Ayrıca, arıcılıkta en önemli sıkıntılardan bir tanesi de -evet, biliyoruz- ana arı üretim problemidir arkadaşlar. Türkiye’de TEMA Vakfının Posof ilçesinde Ardahan’ın, aynı zamanda Antalya’da, Türkiye Kalkınma Vakfı Kazan’da ana arı üretimi yapmakta ve buralarda yine çeşitli şekillerde -arkadaşlar- yöntemlerle desteklenmekte.
Şimdi, tabii, 2002 yılından bugüne kadar, özellikle arıcılık yapanlara her kalemde destek verilmeye çalışılmış arkadaşlar. Ne yapılmış? Mesela 2002’de sadece 200 tane üreticiye 100 bin lira kadar -arıcılara- destek verilebilmişken 2012’de bu rakam, 38 bin arıcıya -ki, bunlar aynı zamanda kayıt altına alınmış, örgütlenmiş ve birlikler kurmuş olan arıcılara- yaklaşık 40 milyon lira yılda destek verilmiş. Kovan başına verilen 8 bin liralık destek ile desteklenmiş.
Ayrıca gerek üniversitelerin gerek Tarım Bakanlığının bu konuda hemen hemen bütün bölgelerde arıcılığın yoğun olduğu, başta Akdeniz Bölgesi olmak üzere, Doğu Anadolu, Güneydoğu Anadolu Bölgesi olmak üzere, buralarda laboratuvarlar kurarak balın analizi noktasında hem patentlenmesi hem isim hakkının alınması hem de sahte bal yapımının önüne geçilmesi amacıyla ciddi kurumlar, teşkilatlanmalar oluşturulmuş ve hâlâ bunlar arttırılarak devam ediyor.
Evet, arıcılığın, arıcılıkla uğraşanların sorunları yok mudur? Vardır. Nedir? Üretim problemi vardır, evet, pazarlama problemi vardır, maliyet problemleri vardır.
Eğer bu saydığım unsurları arkasında durarak devam ettirebilirsek birkaç yıl sonra umuyorum ki arıcılıkta Türkiye’nin dünyada kovan başına bal üretimini 30 kilolara çıkarmış, dünyada modern kovanlarını tamamlamış ve bal üretimi noktasında da Çin ile yarışır bir noktaya geleceğini tahmin ediyor ve umuyoruz.

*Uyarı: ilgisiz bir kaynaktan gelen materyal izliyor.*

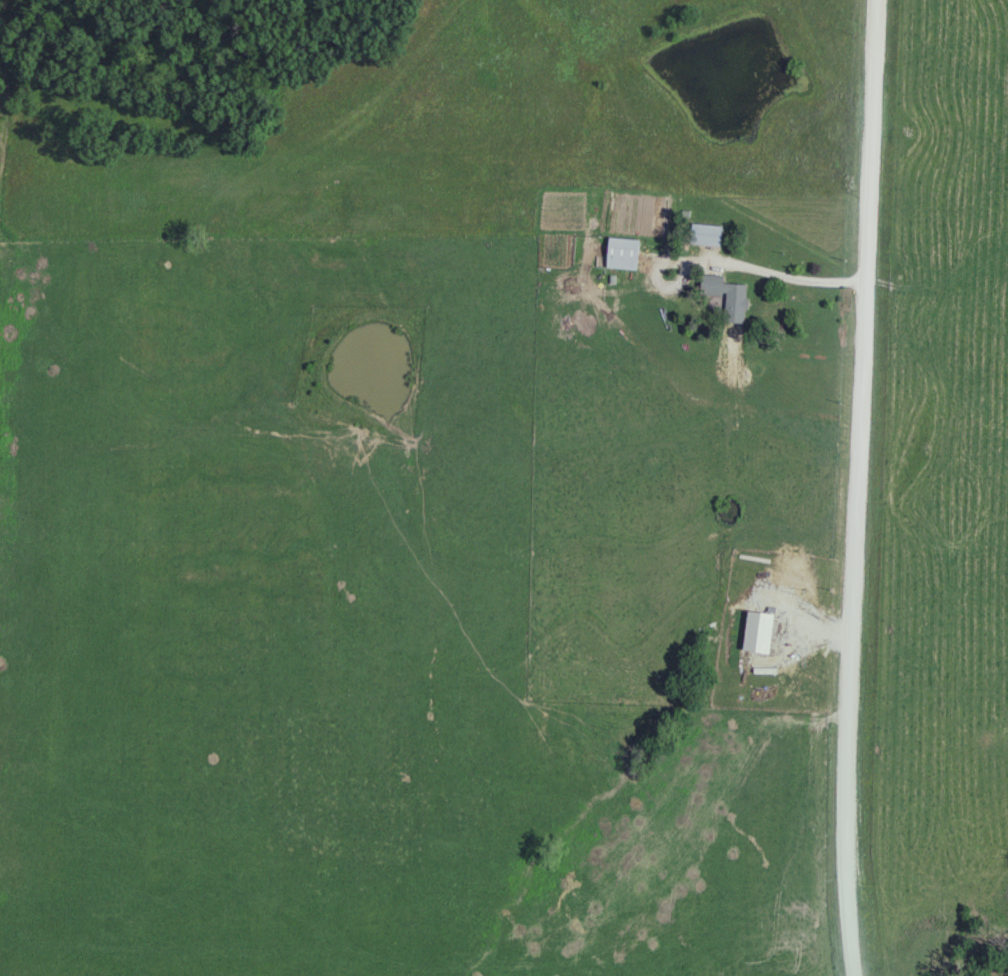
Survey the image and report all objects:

Türkiye’de özellikle Kafkas arısının yaygın olduğunu biliyoruz ve bu Kafkas arısının göçer arıcılıktan etkilenip zarar görmemesi adına, özellikle Tarım Bakanlığındaki arkadaşlar, son yıllarda gen merkezleri oluşturmakta yani bu göçer arıcılıkta arı ırkının olumsuz değişmemesi, etkilenmemesi, bal veriminin, üretiminin azalmaması, diğer saldırgan, vahşi arı ırklarının Kafkas ırkına zarar vermemesi için bu bölgelerin gen merkezi olarak belirlenmesi ve buralara başka arı ırklarının getirilmesini engellemek suretiyle de Kafkas arı ırkının üstün özelliklerinden ve üretimde kullanılan önemli avantajlarından yararlanılarak arıcılık noktasındaki üreticilerimizin verimlerini artırmaya ve onları desteklemeye devam edeceğimizi ifade ediyor, arıcılık için, arı üreticileri için balın korunabilmesi için sahte balla mücadele edilmesi için hep birlikte daha çok mücadele vermemiz gerektiğini düşünüyor, hepinize saygılar sunuyorum.”